- _Provided records_
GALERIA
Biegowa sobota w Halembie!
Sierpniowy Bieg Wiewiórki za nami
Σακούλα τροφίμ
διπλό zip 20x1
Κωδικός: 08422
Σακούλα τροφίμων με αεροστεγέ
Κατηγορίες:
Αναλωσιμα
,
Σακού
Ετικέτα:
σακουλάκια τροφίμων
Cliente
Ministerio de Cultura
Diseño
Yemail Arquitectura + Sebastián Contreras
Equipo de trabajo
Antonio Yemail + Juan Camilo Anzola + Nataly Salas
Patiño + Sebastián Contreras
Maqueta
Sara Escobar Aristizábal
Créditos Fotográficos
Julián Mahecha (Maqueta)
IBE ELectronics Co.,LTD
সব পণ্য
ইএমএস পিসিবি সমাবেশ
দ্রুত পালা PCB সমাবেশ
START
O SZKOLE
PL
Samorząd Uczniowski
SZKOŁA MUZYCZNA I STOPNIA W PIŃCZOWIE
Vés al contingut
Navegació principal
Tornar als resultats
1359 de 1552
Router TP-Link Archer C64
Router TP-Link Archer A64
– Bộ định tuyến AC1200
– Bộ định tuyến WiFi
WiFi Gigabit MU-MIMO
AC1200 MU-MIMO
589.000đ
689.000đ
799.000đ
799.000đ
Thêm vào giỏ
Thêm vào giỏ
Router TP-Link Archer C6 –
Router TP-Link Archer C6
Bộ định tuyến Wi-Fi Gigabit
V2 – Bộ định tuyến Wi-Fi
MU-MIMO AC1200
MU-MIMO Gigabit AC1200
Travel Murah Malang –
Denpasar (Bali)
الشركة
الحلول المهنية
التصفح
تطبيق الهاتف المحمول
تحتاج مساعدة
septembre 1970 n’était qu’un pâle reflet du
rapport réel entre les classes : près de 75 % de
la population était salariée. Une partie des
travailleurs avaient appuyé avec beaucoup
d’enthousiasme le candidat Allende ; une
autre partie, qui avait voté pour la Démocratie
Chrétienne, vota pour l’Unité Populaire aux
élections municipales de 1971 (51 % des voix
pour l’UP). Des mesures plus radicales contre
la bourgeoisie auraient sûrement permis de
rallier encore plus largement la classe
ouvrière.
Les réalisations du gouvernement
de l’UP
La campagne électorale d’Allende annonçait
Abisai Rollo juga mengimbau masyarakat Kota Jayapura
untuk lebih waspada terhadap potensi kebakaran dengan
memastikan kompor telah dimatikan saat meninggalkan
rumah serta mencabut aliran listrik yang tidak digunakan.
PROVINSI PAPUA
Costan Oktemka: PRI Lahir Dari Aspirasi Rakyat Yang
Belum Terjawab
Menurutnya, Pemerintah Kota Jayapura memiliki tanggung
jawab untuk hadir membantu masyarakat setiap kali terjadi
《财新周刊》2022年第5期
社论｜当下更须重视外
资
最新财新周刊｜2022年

- _Task brief_
Which lines of the listing above hold the word "partie"? Copy each of them.

- _Answer section_
la population était salariée. Une partie des
autre partie, qui avait voté pour la Démocratie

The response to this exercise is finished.